• [Your instructions]:
Search the data for the string "lines" and gather each line it is in.

Data extracted from a collection:
-.-.-

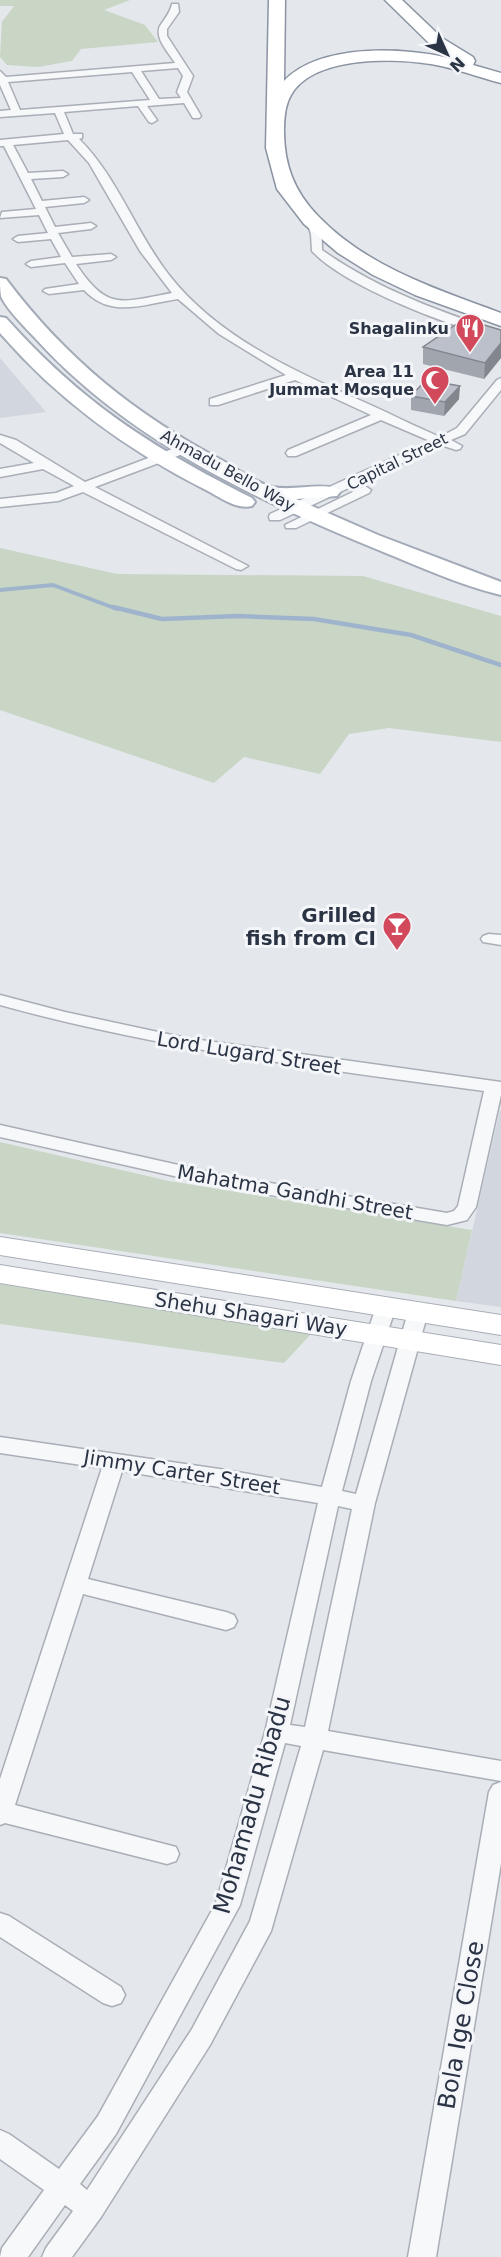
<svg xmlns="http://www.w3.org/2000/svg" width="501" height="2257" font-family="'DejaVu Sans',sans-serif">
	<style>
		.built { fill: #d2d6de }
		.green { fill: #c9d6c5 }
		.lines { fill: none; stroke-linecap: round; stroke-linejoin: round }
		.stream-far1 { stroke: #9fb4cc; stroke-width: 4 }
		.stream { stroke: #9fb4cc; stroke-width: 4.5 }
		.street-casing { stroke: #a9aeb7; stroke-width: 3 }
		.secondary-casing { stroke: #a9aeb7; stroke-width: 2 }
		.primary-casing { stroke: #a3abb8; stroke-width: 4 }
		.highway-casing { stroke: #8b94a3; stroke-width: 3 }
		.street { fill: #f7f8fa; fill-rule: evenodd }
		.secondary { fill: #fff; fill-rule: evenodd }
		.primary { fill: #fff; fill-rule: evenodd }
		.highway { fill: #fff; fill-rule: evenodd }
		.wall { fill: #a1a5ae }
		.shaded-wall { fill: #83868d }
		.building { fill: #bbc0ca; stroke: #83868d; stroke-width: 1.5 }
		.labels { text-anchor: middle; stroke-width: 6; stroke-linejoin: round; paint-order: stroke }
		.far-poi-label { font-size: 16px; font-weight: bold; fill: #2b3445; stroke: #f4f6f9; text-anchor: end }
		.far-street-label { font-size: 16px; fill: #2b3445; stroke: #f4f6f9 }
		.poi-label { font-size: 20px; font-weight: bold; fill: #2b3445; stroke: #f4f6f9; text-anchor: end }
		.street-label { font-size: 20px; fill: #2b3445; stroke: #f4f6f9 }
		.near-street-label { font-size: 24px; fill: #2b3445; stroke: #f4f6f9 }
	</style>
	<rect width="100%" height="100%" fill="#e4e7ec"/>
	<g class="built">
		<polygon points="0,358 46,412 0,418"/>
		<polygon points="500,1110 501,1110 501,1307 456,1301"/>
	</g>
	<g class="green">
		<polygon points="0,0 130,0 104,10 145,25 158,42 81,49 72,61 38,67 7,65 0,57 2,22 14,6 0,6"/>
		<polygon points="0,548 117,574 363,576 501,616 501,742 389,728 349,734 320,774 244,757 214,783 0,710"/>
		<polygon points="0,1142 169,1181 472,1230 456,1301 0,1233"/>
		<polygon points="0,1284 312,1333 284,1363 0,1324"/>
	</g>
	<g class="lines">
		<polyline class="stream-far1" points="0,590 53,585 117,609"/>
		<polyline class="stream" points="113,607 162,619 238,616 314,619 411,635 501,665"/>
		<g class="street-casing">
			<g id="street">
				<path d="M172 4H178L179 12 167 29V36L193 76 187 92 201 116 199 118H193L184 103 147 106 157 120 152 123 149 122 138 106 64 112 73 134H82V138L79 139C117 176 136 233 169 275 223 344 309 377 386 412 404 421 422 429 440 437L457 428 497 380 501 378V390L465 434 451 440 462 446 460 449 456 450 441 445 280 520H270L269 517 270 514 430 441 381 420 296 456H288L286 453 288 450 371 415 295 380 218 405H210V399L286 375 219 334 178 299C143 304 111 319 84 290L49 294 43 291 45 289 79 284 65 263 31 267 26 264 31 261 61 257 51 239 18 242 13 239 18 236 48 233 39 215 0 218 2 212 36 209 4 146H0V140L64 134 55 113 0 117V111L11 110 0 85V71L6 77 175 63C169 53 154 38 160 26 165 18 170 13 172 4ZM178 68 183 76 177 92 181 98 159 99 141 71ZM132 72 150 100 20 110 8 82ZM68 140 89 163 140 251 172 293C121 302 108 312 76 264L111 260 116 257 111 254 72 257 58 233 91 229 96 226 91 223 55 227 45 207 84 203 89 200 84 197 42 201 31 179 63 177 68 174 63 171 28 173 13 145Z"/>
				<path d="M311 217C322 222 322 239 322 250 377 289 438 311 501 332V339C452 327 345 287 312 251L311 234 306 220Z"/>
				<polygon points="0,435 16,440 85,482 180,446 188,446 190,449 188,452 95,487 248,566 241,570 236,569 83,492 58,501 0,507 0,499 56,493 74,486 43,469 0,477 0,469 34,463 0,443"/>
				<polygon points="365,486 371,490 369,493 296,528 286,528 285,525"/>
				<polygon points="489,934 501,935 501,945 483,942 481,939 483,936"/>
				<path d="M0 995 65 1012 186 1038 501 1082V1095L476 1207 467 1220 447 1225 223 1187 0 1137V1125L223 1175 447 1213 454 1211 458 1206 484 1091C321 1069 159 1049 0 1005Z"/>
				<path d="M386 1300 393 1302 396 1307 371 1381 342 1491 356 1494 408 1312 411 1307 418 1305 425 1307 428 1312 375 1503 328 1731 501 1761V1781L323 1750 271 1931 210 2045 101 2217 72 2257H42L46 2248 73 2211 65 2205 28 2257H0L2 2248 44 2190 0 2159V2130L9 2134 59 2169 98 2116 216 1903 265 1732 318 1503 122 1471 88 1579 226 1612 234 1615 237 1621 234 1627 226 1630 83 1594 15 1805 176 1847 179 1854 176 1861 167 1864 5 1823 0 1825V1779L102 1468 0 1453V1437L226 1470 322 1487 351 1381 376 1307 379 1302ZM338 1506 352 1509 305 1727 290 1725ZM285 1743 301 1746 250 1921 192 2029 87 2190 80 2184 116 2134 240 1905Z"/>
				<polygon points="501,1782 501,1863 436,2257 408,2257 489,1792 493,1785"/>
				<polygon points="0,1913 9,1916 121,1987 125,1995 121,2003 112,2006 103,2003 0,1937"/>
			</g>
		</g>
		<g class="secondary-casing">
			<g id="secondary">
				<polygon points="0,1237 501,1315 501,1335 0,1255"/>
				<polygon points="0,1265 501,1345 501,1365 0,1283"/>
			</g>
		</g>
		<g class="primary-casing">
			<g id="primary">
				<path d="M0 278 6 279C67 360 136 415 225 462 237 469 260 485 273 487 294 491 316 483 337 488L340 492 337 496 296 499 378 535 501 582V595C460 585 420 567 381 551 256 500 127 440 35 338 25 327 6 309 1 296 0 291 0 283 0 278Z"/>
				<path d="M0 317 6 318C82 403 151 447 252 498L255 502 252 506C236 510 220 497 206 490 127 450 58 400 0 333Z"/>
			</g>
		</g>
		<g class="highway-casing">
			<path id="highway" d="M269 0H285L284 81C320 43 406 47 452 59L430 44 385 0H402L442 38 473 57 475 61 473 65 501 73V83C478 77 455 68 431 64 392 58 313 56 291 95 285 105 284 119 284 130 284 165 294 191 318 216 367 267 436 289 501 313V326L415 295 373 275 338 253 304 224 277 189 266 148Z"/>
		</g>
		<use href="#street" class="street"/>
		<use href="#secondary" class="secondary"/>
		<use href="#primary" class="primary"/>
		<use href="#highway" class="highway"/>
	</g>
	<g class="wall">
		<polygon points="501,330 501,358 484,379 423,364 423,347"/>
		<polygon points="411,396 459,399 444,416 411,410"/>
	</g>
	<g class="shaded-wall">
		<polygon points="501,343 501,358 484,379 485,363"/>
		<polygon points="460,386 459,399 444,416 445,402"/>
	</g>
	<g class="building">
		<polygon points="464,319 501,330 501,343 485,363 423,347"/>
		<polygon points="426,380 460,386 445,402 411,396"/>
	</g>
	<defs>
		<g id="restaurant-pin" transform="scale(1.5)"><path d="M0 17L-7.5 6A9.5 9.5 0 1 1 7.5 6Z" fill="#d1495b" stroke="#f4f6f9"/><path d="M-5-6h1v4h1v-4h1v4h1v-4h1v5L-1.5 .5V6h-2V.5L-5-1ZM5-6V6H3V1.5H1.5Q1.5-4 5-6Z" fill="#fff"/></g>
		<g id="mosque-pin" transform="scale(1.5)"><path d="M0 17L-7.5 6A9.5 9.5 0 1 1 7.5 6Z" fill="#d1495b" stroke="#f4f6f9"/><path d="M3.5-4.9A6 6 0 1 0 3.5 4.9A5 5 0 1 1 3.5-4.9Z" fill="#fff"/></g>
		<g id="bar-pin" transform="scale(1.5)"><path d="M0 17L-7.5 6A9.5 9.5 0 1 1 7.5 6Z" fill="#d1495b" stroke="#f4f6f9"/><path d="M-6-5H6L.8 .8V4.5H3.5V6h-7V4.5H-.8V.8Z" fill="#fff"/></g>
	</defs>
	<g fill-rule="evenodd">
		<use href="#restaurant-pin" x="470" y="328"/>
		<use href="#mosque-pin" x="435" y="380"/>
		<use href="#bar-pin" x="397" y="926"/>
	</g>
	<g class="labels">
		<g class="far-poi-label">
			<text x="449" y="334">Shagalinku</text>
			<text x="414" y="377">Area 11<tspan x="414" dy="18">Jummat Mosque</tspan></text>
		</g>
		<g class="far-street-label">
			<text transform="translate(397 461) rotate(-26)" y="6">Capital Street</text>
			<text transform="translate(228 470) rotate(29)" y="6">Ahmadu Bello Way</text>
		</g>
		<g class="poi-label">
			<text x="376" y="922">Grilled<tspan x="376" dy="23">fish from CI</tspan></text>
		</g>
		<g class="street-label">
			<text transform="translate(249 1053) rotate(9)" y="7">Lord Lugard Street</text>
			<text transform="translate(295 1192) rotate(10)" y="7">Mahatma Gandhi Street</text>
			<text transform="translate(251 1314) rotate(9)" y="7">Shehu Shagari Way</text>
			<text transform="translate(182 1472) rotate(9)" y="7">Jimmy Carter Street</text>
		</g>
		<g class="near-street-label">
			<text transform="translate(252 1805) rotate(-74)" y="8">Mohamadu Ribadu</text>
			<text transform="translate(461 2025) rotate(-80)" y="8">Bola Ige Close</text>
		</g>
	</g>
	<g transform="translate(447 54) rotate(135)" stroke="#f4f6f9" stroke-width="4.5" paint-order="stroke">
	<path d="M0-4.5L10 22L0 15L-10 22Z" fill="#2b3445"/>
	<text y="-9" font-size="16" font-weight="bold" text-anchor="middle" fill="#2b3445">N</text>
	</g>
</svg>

-.-.-

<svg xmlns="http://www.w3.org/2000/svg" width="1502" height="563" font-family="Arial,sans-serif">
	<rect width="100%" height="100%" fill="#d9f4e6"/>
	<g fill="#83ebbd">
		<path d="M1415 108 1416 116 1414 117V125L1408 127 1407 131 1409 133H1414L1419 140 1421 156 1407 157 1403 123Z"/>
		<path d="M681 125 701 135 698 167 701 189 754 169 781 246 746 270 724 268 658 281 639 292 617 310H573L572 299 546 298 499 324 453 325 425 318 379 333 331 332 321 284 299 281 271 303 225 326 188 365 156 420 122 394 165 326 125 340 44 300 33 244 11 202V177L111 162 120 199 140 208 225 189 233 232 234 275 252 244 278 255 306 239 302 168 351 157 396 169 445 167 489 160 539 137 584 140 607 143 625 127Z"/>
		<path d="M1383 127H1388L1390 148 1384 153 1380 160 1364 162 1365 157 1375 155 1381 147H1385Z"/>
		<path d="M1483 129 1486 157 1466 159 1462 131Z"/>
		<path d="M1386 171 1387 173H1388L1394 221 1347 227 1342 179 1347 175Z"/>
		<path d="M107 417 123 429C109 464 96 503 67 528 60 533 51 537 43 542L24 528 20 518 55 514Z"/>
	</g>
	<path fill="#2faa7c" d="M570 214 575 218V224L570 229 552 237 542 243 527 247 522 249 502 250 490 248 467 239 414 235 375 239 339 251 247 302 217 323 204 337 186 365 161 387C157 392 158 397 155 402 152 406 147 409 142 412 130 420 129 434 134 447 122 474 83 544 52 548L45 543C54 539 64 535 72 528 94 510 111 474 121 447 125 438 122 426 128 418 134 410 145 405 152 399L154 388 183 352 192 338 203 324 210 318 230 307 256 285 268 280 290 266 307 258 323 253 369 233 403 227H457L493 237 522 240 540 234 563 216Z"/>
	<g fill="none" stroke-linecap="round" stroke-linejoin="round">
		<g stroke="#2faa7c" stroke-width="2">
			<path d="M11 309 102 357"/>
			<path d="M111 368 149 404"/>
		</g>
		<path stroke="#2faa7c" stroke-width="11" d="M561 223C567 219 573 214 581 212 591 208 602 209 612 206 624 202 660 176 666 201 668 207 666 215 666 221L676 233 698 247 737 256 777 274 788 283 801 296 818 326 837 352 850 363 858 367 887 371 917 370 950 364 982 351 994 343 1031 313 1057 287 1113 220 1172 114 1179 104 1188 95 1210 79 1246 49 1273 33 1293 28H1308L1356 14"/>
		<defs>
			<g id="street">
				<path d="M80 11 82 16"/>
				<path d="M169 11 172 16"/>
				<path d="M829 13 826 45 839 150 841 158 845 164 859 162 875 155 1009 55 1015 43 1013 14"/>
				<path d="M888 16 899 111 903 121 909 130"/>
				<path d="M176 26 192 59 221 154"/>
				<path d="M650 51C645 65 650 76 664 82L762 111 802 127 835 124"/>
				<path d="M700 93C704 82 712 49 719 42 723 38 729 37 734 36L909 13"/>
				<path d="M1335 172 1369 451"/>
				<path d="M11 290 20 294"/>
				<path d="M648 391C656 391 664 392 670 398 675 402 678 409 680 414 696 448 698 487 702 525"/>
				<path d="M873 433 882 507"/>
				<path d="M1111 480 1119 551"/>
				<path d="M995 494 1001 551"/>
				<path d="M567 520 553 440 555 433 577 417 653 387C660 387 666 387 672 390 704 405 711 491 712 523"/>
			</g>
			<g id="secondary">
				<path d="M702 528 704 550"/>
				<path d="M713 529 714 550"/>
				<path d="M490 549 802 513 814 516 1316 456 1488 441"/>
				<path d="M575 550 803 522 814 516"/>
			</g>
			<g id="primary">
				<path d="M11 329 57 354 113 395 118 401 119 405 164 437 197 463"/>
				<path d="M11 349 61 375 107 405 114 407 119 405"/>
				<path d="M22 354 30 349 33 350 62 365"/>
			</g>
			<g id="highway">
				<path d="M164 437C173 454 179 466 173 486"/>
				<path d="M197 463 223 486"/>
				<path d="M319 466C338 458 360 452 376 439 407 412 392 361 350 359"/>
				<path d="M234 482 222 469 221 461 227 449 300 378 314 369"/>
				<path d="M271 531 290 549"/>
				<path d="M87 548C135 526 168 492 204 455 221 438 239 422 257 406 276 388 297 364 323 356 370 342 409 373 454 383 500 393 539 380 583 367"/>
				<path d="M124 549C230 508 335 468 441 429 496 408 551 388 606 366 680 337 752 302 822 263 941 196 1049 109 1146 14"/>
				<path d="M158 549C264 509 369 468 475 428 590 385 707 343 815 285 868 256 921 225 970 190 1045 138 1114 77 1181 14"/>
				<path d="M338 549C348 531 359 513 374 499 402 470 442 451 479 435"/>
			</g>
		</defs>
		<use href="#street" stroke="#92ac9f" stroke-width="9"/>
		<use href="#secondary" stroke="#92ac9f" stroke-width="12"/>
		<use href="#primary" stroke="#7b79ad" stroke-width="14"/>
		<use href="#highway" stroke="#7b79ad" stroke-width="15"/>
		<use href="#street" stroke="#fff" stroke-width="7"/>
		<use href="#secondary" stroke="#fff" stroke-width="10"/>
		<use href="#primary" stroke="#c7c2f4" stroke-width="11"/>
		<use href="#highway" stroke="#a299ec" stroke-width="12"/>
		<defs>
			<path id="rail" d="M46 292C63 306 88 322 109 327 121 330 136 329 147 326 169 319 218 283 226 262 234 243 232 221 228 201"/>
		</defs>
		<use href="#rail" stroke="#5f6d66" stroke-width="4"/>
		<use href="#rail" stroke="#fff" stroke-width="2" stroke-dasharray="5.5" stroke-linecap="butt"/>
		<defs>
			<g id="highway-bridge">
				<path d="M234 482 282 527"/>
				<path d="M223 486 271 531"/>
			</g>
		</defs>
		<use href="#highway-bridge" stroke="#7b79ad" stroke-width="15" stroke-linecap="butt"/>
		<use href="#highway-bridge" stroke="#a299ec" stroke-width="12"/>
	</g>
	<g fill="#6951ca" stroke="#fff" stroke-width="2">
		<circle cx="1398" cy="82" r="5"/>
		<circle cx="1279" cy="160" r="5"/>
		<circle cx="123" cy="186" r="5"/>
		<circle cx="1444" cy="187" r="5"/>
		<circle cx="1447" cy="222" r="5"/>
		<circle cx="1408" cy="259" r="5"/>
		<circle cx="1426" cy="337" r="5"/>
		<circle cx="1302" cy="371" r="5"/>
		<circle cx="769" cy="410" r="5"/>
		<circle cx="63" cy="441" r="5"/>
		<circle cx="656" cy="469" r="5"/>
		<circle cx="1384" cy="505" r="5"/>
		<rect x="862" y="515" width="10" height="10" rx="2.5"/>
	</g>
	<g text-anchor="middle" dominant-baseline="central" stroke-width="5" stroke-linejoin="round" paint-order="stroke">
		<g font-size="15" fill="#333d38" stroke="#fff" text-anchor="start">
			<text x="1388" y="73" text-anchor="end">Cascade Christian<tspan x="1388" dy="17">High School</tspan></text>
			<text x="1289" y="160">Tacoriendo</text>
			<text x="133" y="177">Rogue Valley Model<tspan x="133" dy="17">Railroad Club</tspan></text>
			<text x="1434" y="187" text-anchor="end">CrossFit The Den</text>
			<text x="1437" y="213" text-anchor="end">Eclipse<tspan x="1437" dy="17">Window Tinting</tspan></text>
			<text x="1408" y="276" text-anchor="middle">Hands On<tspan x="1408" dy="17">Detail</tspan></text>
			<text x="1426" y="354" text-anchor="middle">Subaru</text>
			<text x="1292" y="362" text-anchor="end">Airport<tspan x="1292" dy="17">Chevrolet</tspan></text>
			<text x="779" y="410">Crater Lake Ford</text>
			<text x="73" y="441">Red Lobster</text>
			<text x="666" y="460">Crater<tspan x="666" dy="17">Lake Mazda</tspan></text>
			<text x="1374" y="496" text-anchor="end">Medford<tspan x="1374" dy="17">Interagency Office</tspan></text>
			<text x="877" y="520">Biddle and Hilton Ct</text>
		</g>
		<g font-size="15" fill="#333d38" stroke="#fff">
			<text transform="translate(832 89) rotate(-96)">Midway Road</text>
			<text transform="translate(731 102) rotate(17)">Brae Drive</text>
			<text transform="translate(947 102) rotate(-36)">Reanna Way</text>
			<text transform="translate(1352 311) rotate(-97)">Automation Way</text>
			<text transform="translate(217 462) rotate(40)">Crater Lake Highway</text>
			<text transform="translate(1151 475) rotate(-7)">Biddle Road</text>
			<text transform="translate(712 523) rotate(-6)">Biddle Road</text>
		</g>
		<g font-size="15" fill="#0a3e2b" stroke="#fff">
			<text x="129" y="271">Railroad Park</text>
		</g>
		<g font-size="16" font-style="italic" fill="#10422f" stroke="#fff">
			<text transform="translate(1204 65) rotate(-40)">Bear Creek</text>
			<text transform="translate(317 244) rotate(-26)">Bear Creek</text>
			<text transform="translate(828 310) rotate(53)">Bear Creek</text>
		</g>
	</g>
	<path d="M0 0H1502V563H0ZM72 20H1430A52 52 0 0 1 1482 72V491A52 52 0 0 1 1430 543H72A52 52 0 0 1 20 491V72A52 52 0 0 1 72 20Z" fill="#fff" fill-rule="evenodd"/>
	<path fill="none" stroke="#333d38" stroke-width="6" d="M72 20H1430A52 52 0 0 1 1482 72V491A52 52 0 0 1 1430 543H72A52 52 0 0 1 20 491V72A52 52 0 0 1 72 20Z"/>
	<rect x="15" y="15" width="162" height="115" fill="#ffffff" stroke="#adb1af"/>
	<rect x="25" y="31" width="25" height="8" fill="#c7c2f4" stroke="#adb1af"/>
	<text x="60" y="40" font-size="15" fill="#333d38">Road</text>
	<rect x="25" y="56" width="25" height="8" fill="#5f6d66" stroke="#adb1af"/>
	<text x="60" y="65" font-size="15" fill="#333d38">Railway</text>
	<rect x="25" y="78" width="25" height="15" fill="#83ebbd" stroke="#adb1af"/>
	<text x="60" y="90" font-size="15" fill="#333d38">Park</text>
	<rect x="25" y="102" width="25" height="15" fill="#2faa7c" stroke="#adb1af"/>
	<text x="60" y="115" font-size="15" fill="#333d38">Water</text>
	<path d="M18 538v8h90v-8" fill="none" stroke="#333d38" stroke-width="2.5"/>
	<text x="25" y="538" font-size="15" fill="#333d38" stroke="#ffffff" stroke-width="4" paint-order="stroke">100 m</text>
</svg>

-.-.-

• [Solved exercise]:
		.lines { fill: none; stroke-linecap: round; stroke-linejoin: round }
	<g class="lines">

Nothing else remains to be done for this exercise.